Required actions -
- 1) Answer from the EVPPI passage:
(a) How many replications were used in the case study to estimate EVPPI as a base case?
(b) What can be used to estimate the level of precision?
(c) In what form are results presented?
- 2) Translate this sentence from the EVPPI passage into French: "The level of precision can be estimated by the standard error of the estimate of EVPPI, which will decrease as the number of replications increases."
- 3) Please quote the EVPPI passage starting with "Results are presented" and going on through "research and consideration.".

Selected extract -
• • • •

More complex models will also lead to a requirement to increase the number of replications required to estimate EVPPI. In the case study, 5,000 replications were used to estimate EVPPI as a base case. It is likely in more complex models that a greater number of replications will be required to provide precise estimates of EVPPI. The level of precision can be estimated by the standard error of the estimate of EVPPI, which will decrease as the number of replications increases.

Results are presented as EVPPI per patient. For estimation of the expected value of sample information and the calculation of optimal sample size, population estimates of EVPPI are required, which involves weighting EVPPI by the potential patient population affected by the decision at hand. EVPPI does however provide decision makers with a measure of parameter importance, which can assist to some degree in determining areas for further research and consideration.

• • • •

Information shown -
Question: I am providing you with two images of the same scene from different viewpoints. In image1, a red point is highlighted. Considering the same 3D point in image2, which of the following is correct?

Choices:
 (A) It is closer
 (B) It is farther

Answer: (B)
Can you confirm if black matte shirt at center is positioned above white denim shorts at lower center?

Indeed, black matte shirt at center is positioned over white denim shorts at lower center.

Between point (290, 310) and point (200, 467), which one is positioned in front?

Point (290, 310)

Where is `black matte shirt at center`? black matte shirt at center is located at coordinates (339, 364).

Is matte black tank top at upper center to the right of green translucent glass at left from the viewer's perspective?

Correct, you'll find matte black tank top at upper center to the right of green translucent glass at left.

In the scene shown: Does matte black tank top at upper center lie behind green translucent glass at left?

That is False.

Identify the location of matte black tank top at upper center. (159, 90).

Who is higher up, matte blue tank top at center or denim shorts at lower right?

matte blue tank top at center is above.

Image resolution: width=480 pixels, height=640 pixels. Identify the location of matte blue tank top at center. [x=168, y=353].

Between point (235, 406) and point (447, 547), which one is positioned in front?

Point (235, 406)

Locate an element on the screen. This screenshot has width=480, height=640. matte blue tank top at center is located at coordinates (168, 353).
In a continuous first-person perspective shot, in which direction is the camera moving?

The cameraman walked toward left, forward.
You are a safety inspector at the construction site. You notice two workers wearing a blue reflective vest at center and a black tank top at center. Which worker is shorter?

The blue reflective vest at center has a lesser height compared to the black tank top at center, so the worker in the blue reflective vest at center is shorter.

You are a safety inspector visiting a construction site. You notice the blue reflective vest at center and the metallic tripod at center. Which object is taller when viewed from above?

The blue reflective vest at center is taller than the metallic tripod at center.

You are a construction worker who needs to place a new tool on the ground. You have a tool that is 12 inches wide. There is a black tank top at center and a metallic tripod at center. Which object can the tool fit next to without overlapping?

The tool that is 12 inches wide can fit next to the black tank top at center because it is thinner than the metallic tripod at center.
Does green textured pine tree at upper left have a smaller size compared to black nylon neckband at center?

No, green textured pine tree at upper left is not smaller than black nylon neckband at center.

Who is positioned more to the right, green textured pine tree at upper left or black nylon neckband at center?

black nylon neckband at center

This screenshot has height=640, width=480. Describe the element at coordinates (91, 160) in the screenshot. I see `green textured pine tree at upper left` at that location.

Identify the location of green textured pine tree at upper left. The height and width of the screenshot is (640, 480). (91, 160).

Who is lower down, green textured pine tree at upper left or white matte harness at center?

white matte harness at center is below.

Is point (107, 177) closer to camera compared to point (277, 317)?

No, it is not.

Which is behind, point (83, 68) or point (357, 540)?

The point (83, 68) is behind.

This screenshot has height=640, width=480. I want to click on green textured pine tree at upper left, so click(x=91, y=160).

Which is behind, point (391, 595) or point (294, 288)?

• • • •

Expected results -
- 1)
(a) 5,000 replications.
(b) The standard error of the estimate of EVPPI.
(c) As EVPPI per patient.

- 2) Le niveau de précision peut être estimé par l'erreur type de l'estimation de l'EVPPI, qui diminuera à mesure que le nombre de réplications augmente.

- 3)
Results are presented as EVPPI per patient. For estimation of the expected value of sample information and the calculation of optimal sample size, population estimates of EVPPI are required, which involves weighting EVPPI by the potential patient population affected by the decision at hand. EVPPI does however provide decision makers with a measure of parameter importance, which can assist to some degree in determining areas for further research and consideration.